'''
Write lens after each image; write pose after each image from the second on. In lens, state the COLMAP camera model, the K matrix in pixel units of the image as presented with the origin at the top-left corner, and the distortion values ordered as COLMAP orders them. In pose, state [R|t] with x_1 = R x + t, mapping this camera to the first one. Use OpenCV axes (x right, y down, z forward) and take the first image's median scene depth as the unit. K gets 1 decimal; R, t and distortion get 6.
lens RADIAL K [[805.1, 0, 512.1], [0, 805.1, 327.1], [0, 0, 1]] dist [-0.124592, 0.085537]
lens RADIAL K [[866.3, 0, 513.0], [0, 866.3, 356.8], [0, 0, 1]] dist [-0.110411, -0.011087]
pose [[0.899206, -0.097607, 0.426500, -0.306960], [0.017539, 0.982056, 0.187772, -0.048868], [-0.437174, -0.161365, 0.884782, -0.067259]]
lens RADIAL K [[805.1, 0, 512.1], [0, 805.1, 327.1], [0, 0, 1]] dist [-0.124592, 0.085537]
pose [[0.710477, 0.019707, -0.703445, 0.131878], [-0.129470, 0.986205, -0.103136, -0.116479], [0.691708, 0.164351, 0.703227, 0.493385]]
'''
Exercise goal:
Using the material above, retype every line without altering it.

Output below:
Write lens after each image; write pose after each image from the second on. In lens, state the COLMAP camera model, the K matrix in pixel units of the image as presented with the origin at the top-left corner, and the distortion values ordered as COLMAP orders them. In pose, state [R|t] with x_1 = R x + t, mapping this camera to the first one. Use OpenCV axes (x right, y down, z forward) and take the first image's median scene depth as the unit. K gets 1 decimal; R, t and distortion get 6.
lens RADIAL K [[805.1, 0, 512.1], [0, 805.1, 327.1], [0, 0, 1]] dist [-0.124592, 0.085537]
lens RADIAL K [[866.3, 0, 513.0], [0, 866.3, 356.8], [0, 0, 1]] dist [-0.110411, -0.011087]
pose [[0.899206, -0.097607, 0.426500, -0.306960], [0.017539, 0.982056, 0.187772, -0.048868], [-0.437174, -0.161365, 0.884782, -0.067259]]
lens RADIAL K [[805.1, 0, 512.1], [0, 805.1, 327.1], [0, 0, 1]] dist [-0.124592, 0.085537]
pose [[0.710477, 0.019707, -0.703445, 0.131878], [-0.129470, 0.986205, -0.103136, -0.116479], [0.691708, 0.164351, 0.703227, 0.493385]]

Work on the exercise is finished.